In der Konfirmandenarbeit ist also vieles im Fluss, die nächsten Jahre werden sicher ein weitgehendes Umdenken und Neuerfinden nötig machen. Schon jetzt bröckelt der ehemals garantierte kirchliche Unterrichtsnachmittag, schon jetzt ist das weitere Schrumpfen der Jahrgänge abzusehen, schon jetzt ist es schwierig, den Unterricht noch nahtlos zu gewährleisten.

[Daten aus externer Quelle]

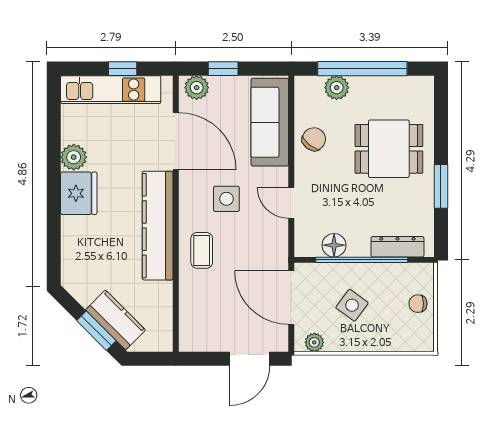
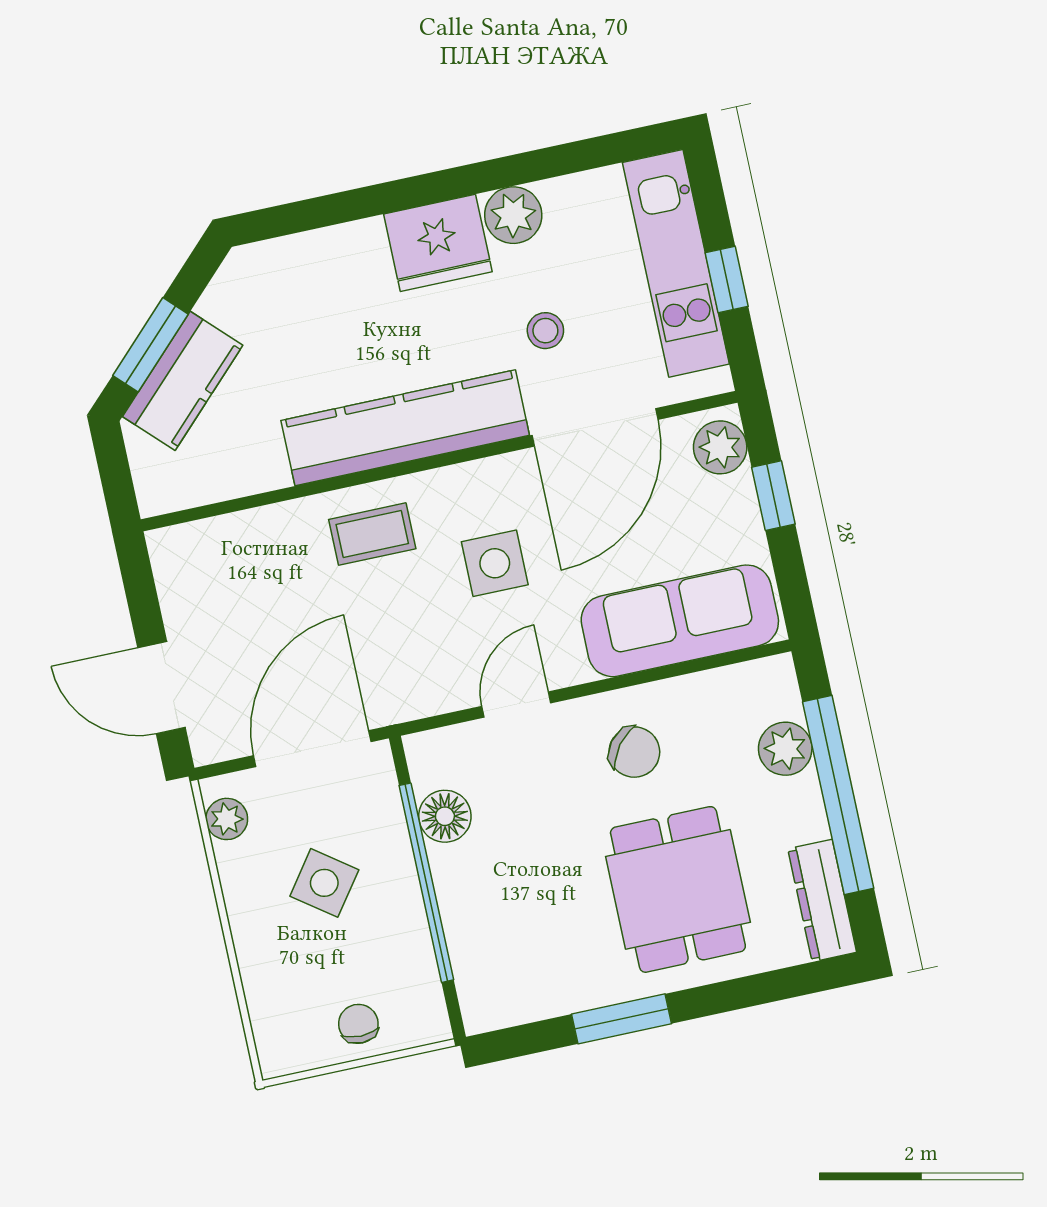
chair: (314, 139) -> (634, 752), moved
stool: (128, 154) -> (545, 331), added
dresser: (397, 247) -> (822, 901), moved, turned 180

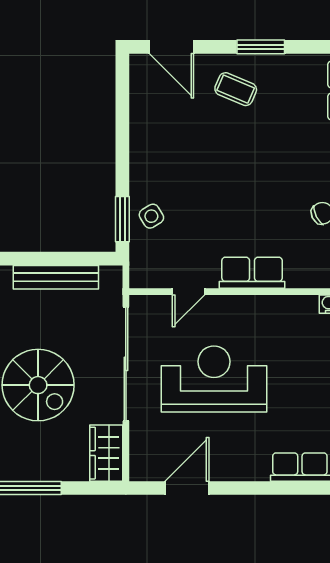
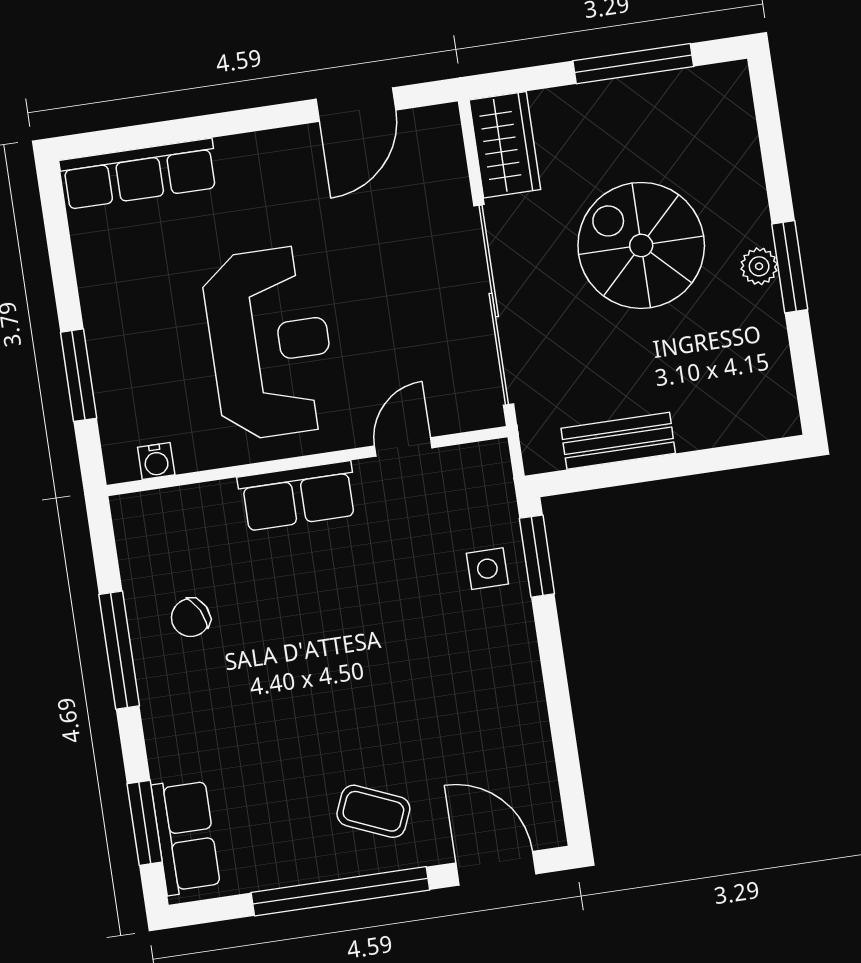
window: (261, 47) -> (340, 891), width x2.11
side table: (151, 216) -> (487, 569), turned 32
bench: (56, 277) -> (618, 441), width x0.73
reception desk: (214, 379) -> (270, 343), moved, turned -90

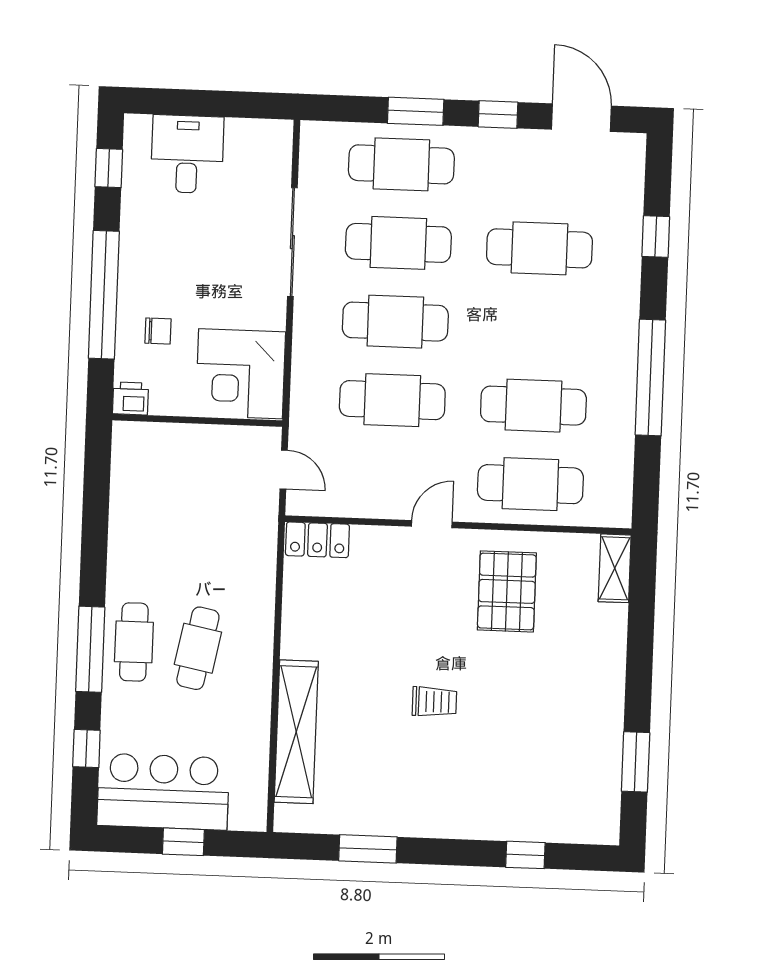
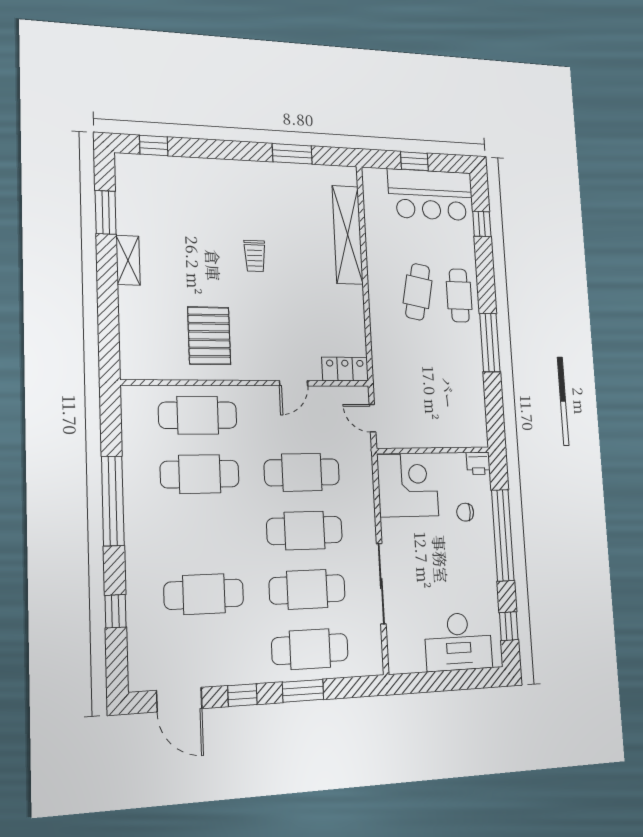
desk: (187, 154) -> (458, 642), width x1.37
door: (432, 524) -> (294, 383), moved
shelving: (615, 568) -> (128, 260), moved
window: (90, 649) -> (490, 343), moved
trolley: (434, 702) -> (255, 256), turned -90
window: (525, 855) -> (154, 145), moved

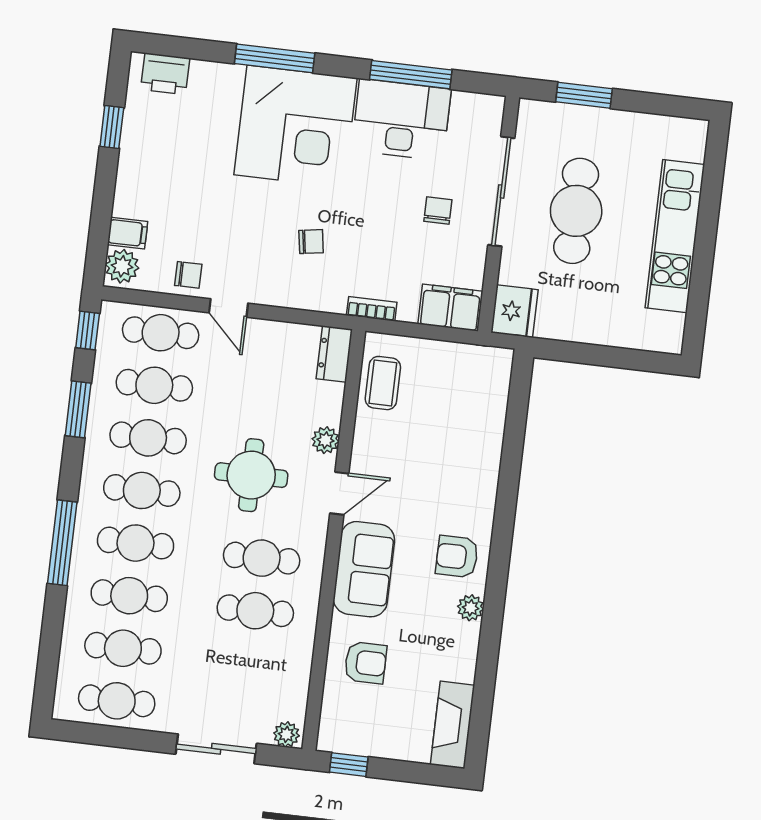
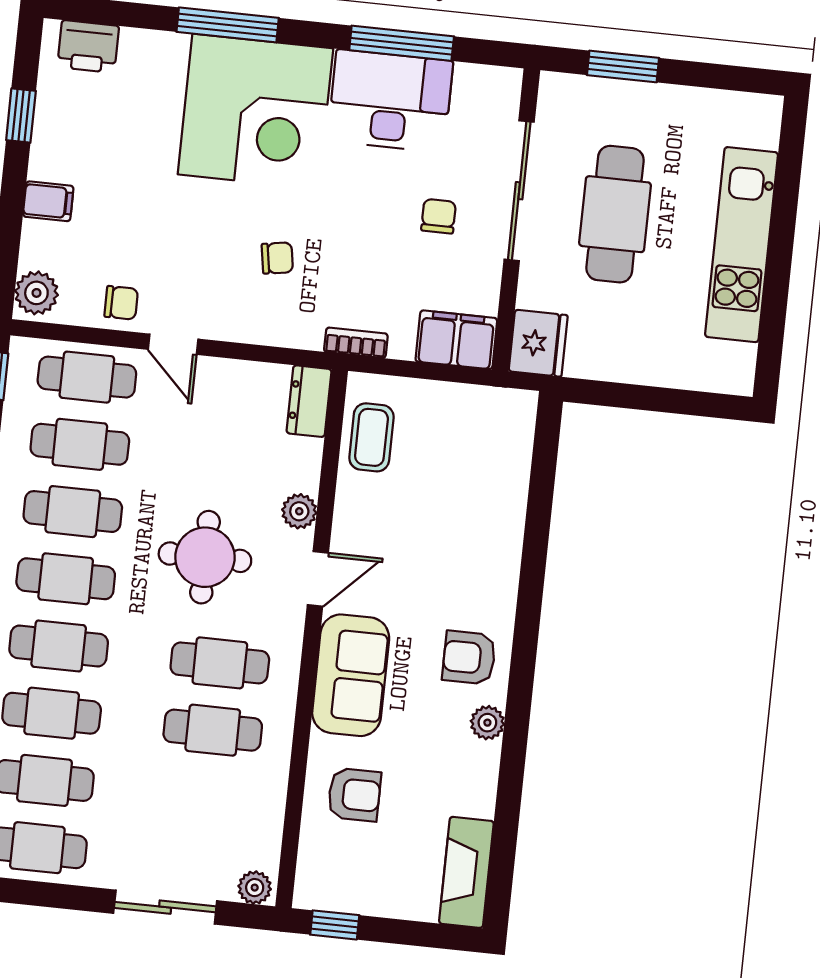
filing cabinet: (128, 233) -> (48, 201), moved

Die einzige Möglichkeit, das Gewohnte in höherem Grad aufrecht zu erhalten als bisher geplant, ist der Einsatz von engagierten Ehrenamtlichen, die Spaß an der Arbeit mit Jugendlichen und an der Vermittlung von Glaubensinhalten haben. Wenn Sie sich eine Mitarbeit – auch nur phasenweise und/oder sporadisch! – vorstellen können, dann sind wir für jede Meldung dankbar!

Mit freundlichem Gruß

Pfr. Martin Heider

PS: Rückfragen und weitere Informationen sind u.a. möglich am Informations- und Anmeldeabend für die „neuen“ Katechumeneneltern,
Dienstag, 19.7.’11, 18.00h
                im Gemeindehaus. Oder rufen Sie einfach an, wenn es dringender ist oder Sie an diesem Abend verhindert sind.